By Colin Cooney
A recent survey from the University of Montana shows voters consider public lands and outdoor businesses to be more critical than ever to Montana’s economy and quality of life. According to the poll, 89 percent of people think public lands help our economy, up 7 percent from the 2018. The survey also showed support of our public lands across all political parties, genders and ages. To public land advocates in Montana, this comes as no surprise.
This poll shows not only the support for public lands and the economy they create, but also for specific federal land designations such as Wilderness Study Areas and Wilderness Areas designations. Of those polled, 75 percent want to increase or maintain protections for Wilderness Study Areas in Montana. These protections and designations have recently come under attack from anti-public land folks, and we have seen attempts to remove these protections. Just last year, two separate federal bills were introduced that would have removed 5 of the 7 Forest Service WSAs and all of the BLM WSAs in Montana.
Thanks to public outcry these bills were quickly beaten back, but it shows the threats to our public lands are still alive and well.
The effects of land management quite literally flow downhill. The 663,000 acres of designated WSA lands in Montana protect our public lands and access, as well as important fishing and hunting habitat. Trout Unlimited agrees that there is a need to resolve long-standing issues with WSAs and believes that the right path forward for determining the future management of these lands is to bring stakeholders together to work toward a collaborative, consensus solution.
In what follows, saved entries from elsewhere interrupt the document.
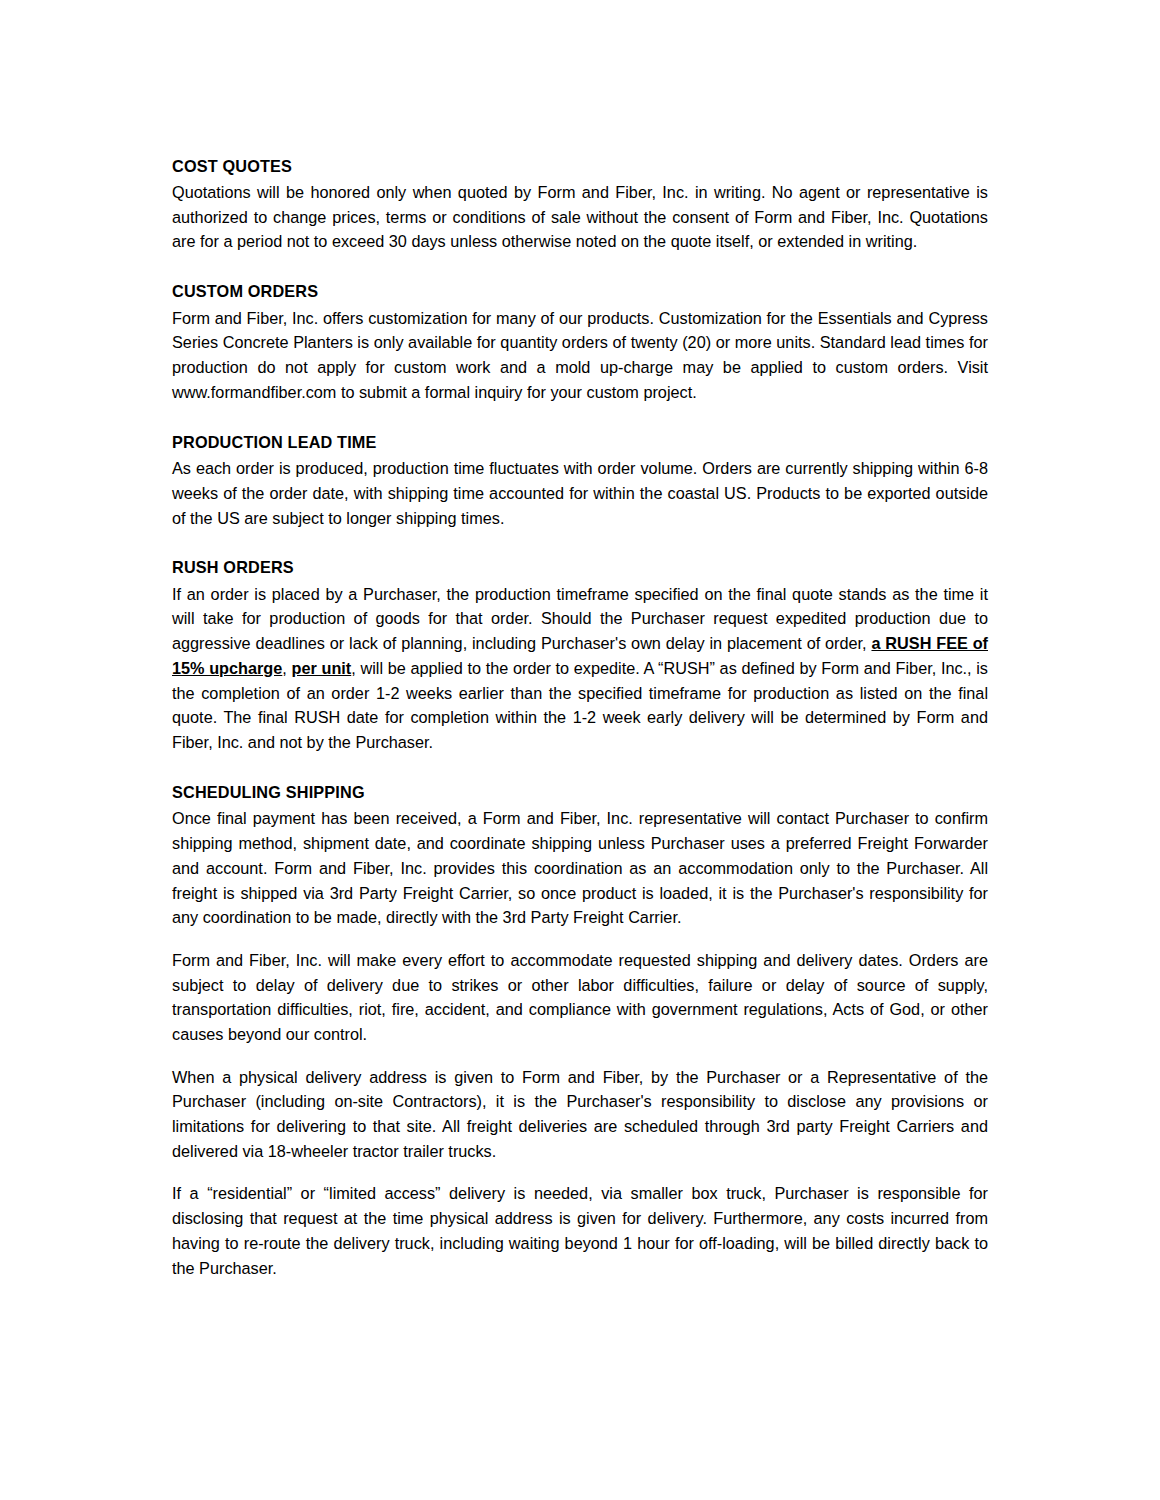COST QUOTES
Quotations will be honored only when quoted by Form and Fiber, Inc. in writing. No agent or representative is authorized to change prices, terms or conditions of sale without the consent of Form and Fiber, Inc. Quotations are for a period not to exceed 30 days unless otherwise noted on the quote itself, or extended in writing.
CUSTOM ORDERS
Form and Fiber, Inc. offers customization for many of our products. Customization for the Essentials and Cypress Series Concrete Planters is only available for quantity orders of twenty (20) or more units. Standard lead times for production do not apply for custom work and a mold up-charge may be applied to custom orders. Visit www.formandfiber.com to submit a formal inquiry for your custom project.
PRODUCTION LEAD TIME
As each order is produced, production time fluctuates with order volume. Orders are currently shipping within 6-8 weeks of the order date, with shipping time accounted for within the coastal US. Products to be exported outside of the US are subject to longer shipping times.
RUSH ORDERS
If an order is placed by a Purchaser, the production timeframe specified on the final quote stands as the time it will take for production of goods for that order. Should the Purchaser request expedited production due to aggressive deadlines or lack of planning, including Purchaser's own delay in placement of order, a RUSH FEE of 15% upcharge, per unit, will be applied to the order to expedite. A “RUSH” as defined by Form and Fiber, Inc., is the completion of an order 1-2 weeks earlier than the specified timeframe for production as listed on the final quote. The final RUSH date for completion within the 1-2 week early delivery will be determined by Form and Fiber, Inc. and not by the Purchaser.
SCHEDULING SHIPPING
Once final payment has been received, a Form and Fiber, Inc. representative will contact Purchaser to confirm shipping method, shipment date, and coordinate shipping unless Purchaser uses a preferred Freight Forwarder and account. Form and Fiber, Inc. provides this coordination as an accommodation only to the Purchaser. All freight is shipped via 3rd Party Freight Carrier, so once product is loaded, it is the Purchaser's responsibility for any coordination to be made, directly with the 3rd Party Freight Carrier.
Form and Fiber, Inc. will make every effort to accommodate requested shipping and delivery dates. Orders are subject to delay of delivery due to strikes or other labor difficulties, failure or delay of source of supply, transportation difficulties, riot, fire, accident, and compliance with government regulations, Acts of God, or other causes beyond our control.
When a physical delivery address is given to Form and Fiber, by the Purchaser or a Representative of the Purchaser (including on-site Contractors), it is the Purchaser's responsibility to disclose any provisions or limitations for delivering to that site. All freight deliveries are scheduled through 3rd party Freight Carriers and delivered via 18-wheeler tractor trailer trucks.
If a “residential” or “limited access” delivery is needed, via smaller box truck, Purchaser is responsible for disclosing that request at the time physical address is given for delivery. Furthermore, any costs incurred from having to re-route the delivery truck, including waiting beyond 1 hour for off-loading, will be billed directly back to the Purchaser.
The support for the different collaborative projects in this poll proves that we are not alone in that belief.
The Montana Environmental Quality Council (EQC), an interim legislative committee, is currently considering Senate Joint Resolution 20 a study bill that instructs the EQC to study WSAs in Montana and provide management recommendations to our congressional delegation.
This poll only strengthens our message to the EQC, public lands are extremely important to Montanans and only by bringing diverse interests together can we strike the right balance of designations and uses for these important landscapes.